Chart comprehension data
-------------------------

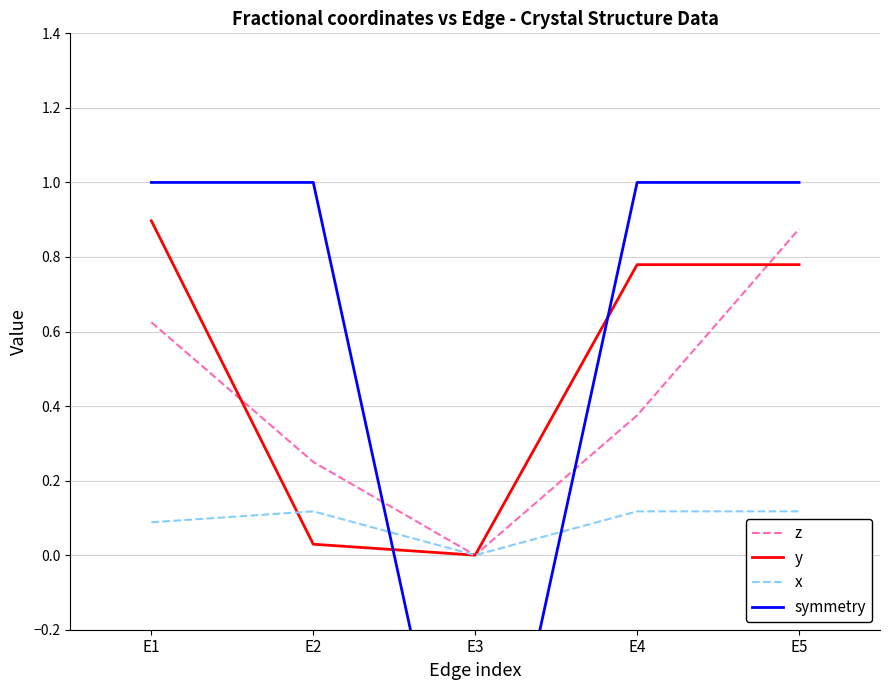

What is the value of the x point at the 1st from the left?

0.1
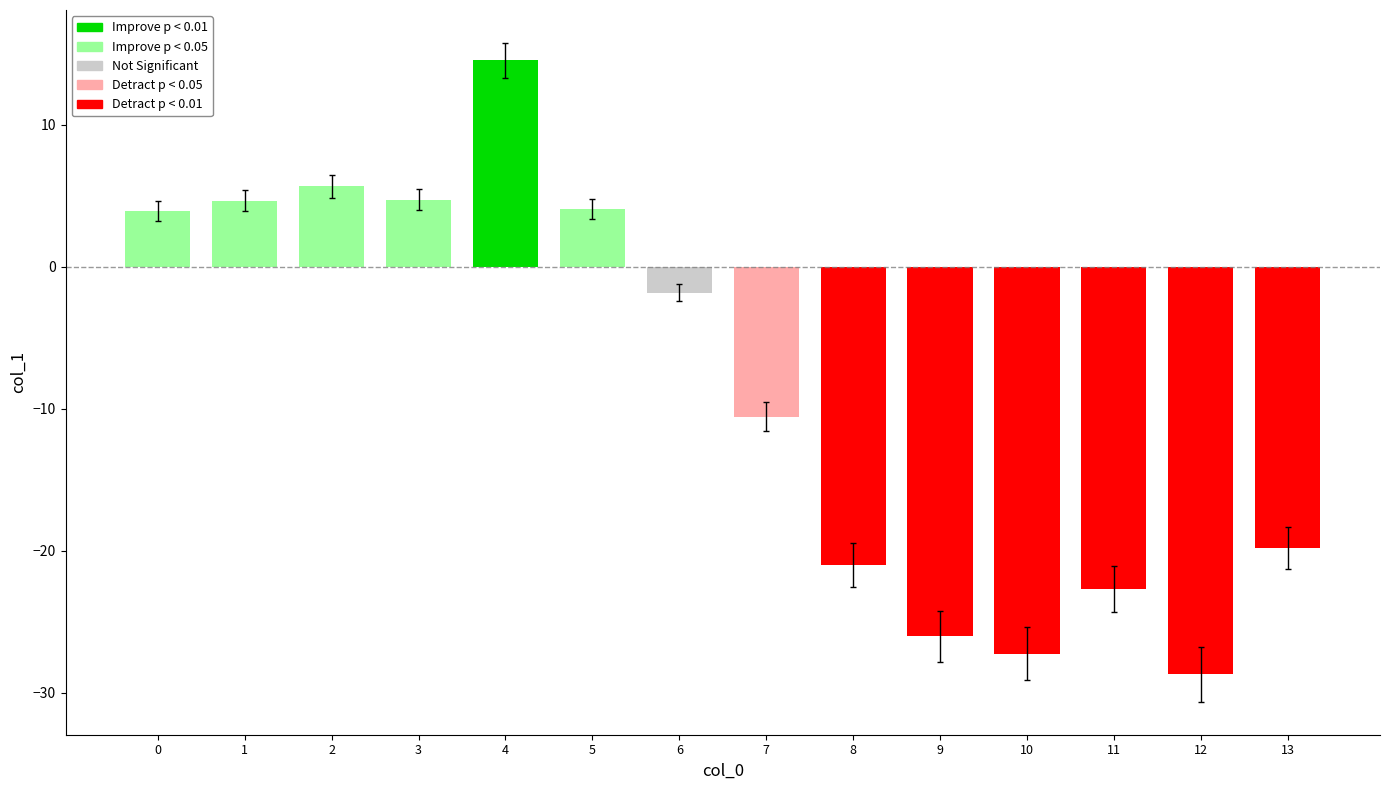

How many positive values are there?

6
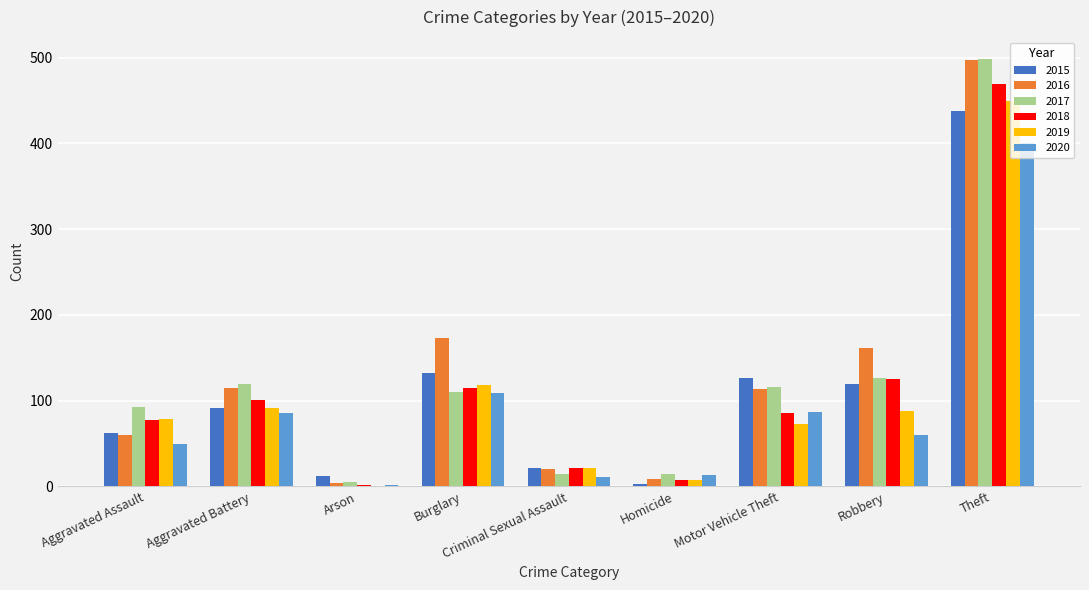

At which label is 2019 closest to 225?

Burglary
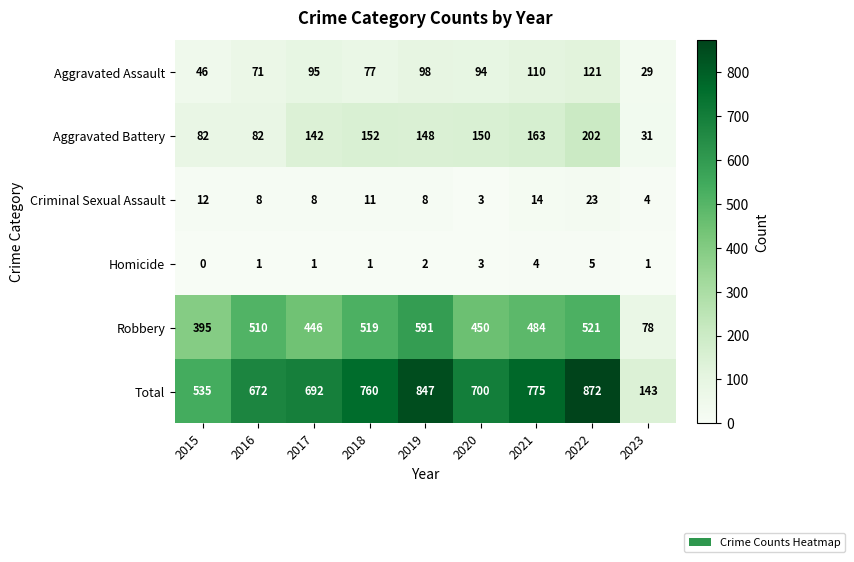

What is the total value across all series at 2018?

1520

-------------------------

:: Instruction ::
Return every text line of the data above verbatim, omitting the pictures.

:: Answer to the exercise ::
What is the value of the x point at the 1st from the left?

0.1

How many positive values are there?

6

At which label is 2019 closest to 225?

Burglary

What is the total value across all series at 2018?

1520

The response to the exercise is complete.